◆ TAREA PLANTEADA ◆
Sigue escribiendo el texto sobre la crisis migratoria en Europa a partir de la última frase que aparece.

◆ TEXTO PARA LEER ◆
^^^^^^^^
Europa se disloca, pero también se recompone. Los países de Europa central, que no quieren transformarse en refugios, se retiran del juego.
Con su amplificación, la crisis de los inmigrantes parece estar conduciendo a una crisis institucional en Europa. Cuando la revuelta antiinmigratoria no concernía más que a países “menores” y “lejanos” (Polonia o Hungría), la Comisión Europea todavía podía tratar este asunto con menosprecio. Pero cuando es Italia, país fundador de Europa, la que da un puñetazo sobre la mesa, ¿no toma el asunto otro cariz?
Los historiadores del futuro recordarán que la Unión Europea, que había sobrevivido, más o menos, a una ampliación precipitada, a un déficit democrático permanente y a la crisis del euro, está hoy rompiéndose por la cuestión de los inmigrantes. Se trata, efectivamente, de un giro histórico, pero ¿puede sorprendernos? Al filo de los años, las patologías sociales ligadas a la inmigración han acabado por ocupar el primer lugar en las preocupaciones de los europeos. La gente simplemente no soporta ya más lo que percibe como una “invasión” o una “sumersión”, y lo soporta peor por cuanto tiene la impresión de que los flujos no están en camino de ralentizarse. Más importante todavía, la gente no cree aquello que, desde hace años, le explicaban doctamente de que la inmigración es una “posibilidad” económica y demográfica, y que hay que tener el corazón particularmente insensible para no ver en ello una “obligación moral”. Los franceses son naturalmente xenófobos, pero en absoluto racistas (los alemanes son todo lo contrario). Saben muy bien que no son sus “prejuicios” los que arruinan la vida. En resumen, ven lo que ven, y saben lo que ven.
Europa se disloca, pero también se recompone. Los países de Europa central, que no quieren transformarse en refugios, se retiran del juego. Se dice que se repliegan sobre sí mismos, pero se asocian entre ellos. No solamente los países del Grupo de Visegrado (Hungría, Polonia, Chequia y Eslovaquia) se oponen frontalmente a las consignas inmigracionistas de la Comisión bruselense, sino que también se adhieren a la iniciativa de los “tres mares”, lanzada hace tres años por el presidente polaco Andrzej Duda y la presidente croata Kolinda Grabar-Kitarović, y que comprende también a los tres Países Bálticos, Austria, Eslovenia, Croacia, Rumanía y Bulgaria. Este bloque de doce países y 120 millones de habitantes, que se extiende desde el Báltico hasta el Adriático y el Mar Negro, bien podría constituir el embrión de otra Europa.
Los sondeos muestran que la cuestión migratoria está desde hace tiempo en cabeza de las preocupaciones de los franceses y los europeos, y que la hostilidad a la inmigración no hace más que crecer. ¿Por qué los gobiernos no lo tienen en cuenta cuando corren el riesgo de tener que pagar un coste político muy caro?
^^^^^^^^
◆ FILAS DADAS ◆
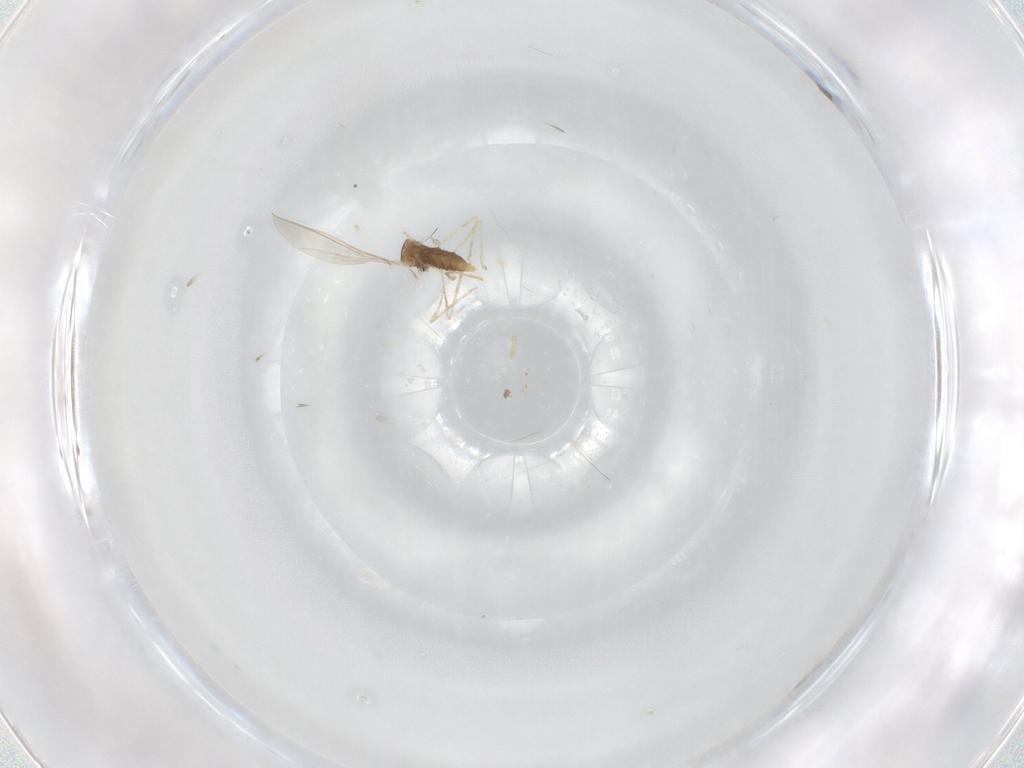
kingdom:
^^^^^^^^
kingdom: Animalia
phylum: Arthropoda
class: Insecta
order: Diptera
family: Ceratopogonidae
^^^^^^^^
◆ RESPUESTA ◆
En primer lugar, porque están atenazados por los lobbies asociativos y mediáticos, que repiten noche y día los mantras de lo políticamente correcto. No quieren afrontarlo bajo ningún precio. Pero la razón más profunda es que ellos mismos adhieren a la ideología dominante. Así, desde el punto de vista de dicha ideología, la inmigración no es un problema y no puede serlo porque las culturas y los pueblos no cuentan prácticamente para nada. Toda reglamentación de la inmigración vendría a violar el principio liberal según el cual no se puede aceptar la utilización de los aspectos contingentes de la identidad de los individuos, comenzando por su origen y su pertenencia sociocultural, para legitimar las “desigualdades de trato”.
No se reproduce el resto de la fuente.